ルーチンワークになってしまわないように、仕事を「経験」として蓄積していく必要がある。
そのためのコツを考えてみると
- わからなかった症例を流さず記憶に留めておくこと
- 経過を予測すること
あたりになるのではないか。
今回は「経験を積む」ことについて2冊の教科書から考えてみた。
わからなかった症例を記憶しておく
日々の診療でわからなかったり、うまくいかなかったりすることがある。
しかしその解決の糸口が急につかめるときがある。
それは似たような症例が偶然重なった時である。
精神科医春日武彦先生(>>精神科医・春日武彦先生から学ぶ臨床の極意)の教科書にそんな記載があった。
全然別の話だと思っていた症例Aと症例Bが似ていることに気づく。
今まで未解決の症例がごちゃごちゃと山積みされていただけだったが、その中にパターンが潜んでいることを知る。
そして一つの問題が解決すると、同時に全部解決する可能性が見えてくる。
いくつもの未解決ケースを抱えることは、うんざりした気分につながるかもしれない。しかしケースをある程度の数だけこなすと、急に見えてくるものがある。
全然別の話であると思っていたケースAとケースBとが構図が相似しているらしいことに気づく。
今までは未解決のケースがごちゃごちゃと山積みされていただけなので、その中にパターンが潜んでいることを知る。
実際にこういうことはよく経験する。
まったく診断がつかずステロイド軟膏でお茶を濁した症例が、他の症例から解決のヒントをもらえる。

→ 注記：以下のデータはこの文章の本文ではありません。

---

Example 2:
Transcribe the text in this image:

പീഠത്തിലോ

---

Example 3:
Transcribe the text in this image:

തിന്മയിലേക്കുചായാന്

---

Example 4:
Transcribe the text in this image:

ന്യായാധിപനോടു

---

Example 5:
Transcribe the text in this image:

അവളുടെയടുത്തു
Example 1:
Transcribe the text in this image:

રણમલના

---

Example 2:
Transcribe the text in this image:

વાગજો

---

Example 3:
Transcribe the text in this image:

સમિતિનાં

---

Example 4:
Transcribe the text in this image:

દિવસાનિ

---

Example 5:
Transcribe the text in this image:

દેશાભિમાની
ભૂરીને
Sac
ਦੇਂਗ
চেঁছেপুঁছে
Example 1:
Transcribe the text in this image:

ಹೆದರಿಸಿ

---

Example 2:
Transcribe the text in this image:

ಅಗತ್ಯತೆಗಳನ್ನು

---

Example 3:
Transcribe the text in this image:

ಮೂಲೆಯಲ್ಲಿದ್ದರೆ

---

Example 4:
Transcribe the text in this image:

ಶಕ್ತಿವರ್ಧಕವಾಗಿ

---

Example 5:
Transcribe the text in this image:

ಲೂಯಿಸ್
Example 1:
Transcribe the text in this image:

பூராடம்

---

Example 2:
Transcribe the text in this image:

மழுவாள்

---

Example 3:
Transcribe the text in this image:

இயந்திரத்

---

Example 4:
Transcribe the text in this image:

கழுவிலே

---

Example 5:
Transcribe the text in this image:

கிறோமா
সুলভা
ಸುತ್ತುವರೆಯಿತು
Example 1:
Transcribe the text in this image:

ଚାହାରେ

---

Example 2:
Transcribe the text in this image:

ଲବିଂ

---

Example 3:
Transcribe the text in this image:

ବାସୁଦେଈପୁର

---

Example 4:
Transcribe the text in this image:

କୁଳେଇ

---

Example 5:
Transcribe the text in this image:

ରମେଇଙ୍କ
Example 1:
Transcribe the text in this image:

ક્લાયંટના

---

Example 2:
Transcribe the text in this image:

そんなときに自分の診断力が上昇したという実感を持てる。
これが経験を積むということ。
わからなかった症例も流さずに、心に留めておくことが大事である。
ひとつが首尾よく解決したとすれば、同時に全部解決する可能性が見えてくる。
これが経験を積むということである。
漫然と仕事をしているだけでは身につかない。
漫然と仕事をしているだけでは身につかない。
経過を予測すること
次に岩田健太郎先生の著書より。
日々の診療できちんとアセスメントを行うことの重要性について。
治療開始前にその後の経過についての予測を立てておくことは大事である。
「勝ちに不思議の勝ちあり、負けに不思議の負けなし」
うまくいった症例は「まぐれ」のことが多いのだという。
逆に予測通りにいかなかったときにこそ、成長のチャンスがある。
自分の予測と実際の経過とのズレを少しずつ修正していくことで、診療能力が向上していく。
アセスメントから予測される経過を辿らなかった場合は、必ず理由がある。少なくとも何らかの改善点はあるのです。
毎回毎回、感染症の予後予測をやり、自分の予測と実際の患者のズレに自覚的でいれば、感染症診断能力は格段に高まっていきます。
しかし予測を立てずに行き当たりばったりで診療していれば、得られるものはない。
治療開始前に患者の経過について予測を立てていなければ、自分の治療がうまくいったのか、うまくいかなかったのかわかりません。
例えば湿疹の治療。
「ステロイドを1週間外用すれば症状が治るはず」と予測を立てる。
しかしあまり改善していない。
そのように予測された経過と違っていたときに「なぜなのか」を考える。
それが経験として蓄積されていくはずだ。
まとめ
日々を漫然と過ごさない。
ある程度年齢を重ねると、これによって大きな差がついてくるのではないか。
イマイチな中堅の先生方をみると、強く感じることである。
差がついてしまった後では取返しがつかない。
使えないオヤジにならないために、これらを意識して診療を行っている。